■ ABOUT THIS TASK ■
Reproduce the text of every row below, keeping each character and line unchanged.

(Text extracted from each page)
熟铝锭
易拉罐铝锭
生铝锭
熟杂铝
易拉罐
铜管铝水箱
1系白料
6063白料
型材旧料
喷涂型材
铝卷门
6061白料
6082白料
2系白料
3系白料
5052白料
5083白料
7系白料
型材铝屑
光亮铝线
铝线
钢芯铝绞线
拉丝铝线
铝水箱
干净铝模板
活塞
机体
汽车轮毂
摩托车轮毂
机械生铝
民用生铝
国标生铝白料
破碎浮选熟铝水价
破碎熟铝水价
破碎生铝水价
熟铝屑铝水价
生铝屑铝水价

■ ANSWER FOR THE TASK ■
熟铝锭
易拉罐铝锭
生铝锭
熟杂铝
易拉罐
铜管铝水箱
1系白料
6063白料
型材旧料
喷涂型材
铝卷门
6061白料
6082白料
2系白料
3系白料
5052白料
5083白料
7系白料
型材铝屑
光亮铝线
铝线
钢芯铝绞线
拉丝铝线
铝水箱
干净铝模板
活塞
机体
汽车轮毂
摩托车轮毂
机械生铝
民用生铝
国标生铝白料
破碎浮选熟铝水价
破碎熟铝水价
破碎生铝水价
熟铝屑铝水价
生铝屑铝水价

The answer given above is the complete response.